Where does the string "index" occur in the records below? Copy every line that holds it.

(Source records)
========================================================================
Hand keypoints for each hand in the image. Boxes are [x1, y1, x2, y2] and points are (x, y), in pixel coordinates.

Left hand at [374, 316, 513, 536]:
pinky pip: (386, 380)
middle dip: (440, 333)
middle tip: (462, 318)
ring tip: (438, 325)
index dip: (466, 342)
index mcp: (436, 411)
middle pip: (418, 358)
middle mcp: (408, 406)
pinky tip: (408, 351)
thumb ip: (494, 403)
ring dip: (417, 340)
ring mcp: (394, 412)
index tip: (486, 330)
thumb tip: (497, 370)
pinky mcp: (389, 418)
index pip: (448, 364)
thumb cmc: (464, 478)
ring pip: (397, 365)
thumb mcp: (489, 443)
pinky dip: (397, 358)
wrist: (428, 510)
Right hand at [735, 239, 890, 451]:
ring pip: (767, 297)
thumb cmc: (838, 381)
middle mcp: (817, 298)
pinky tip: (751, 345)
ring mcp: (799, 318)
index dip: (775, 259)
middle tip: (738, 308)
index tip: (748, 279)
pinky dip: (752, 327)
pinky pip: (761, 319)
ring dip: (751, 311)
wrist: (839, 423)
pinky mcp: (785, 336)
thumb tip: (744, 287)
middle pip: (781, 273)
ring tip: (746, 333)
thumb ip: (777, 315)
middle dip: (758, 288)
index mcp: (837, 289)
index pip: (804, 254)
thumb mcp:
========================================================================
## RESPONSE BELOW:
index dip: (466, 342)
index mcp: (436, 411)
index tip: (486, 330)
index pip: (448, 364)
index dip: (775, 259)
index tip: (748, 279)
index mcp: (837, 289)
index pip: (804, 254)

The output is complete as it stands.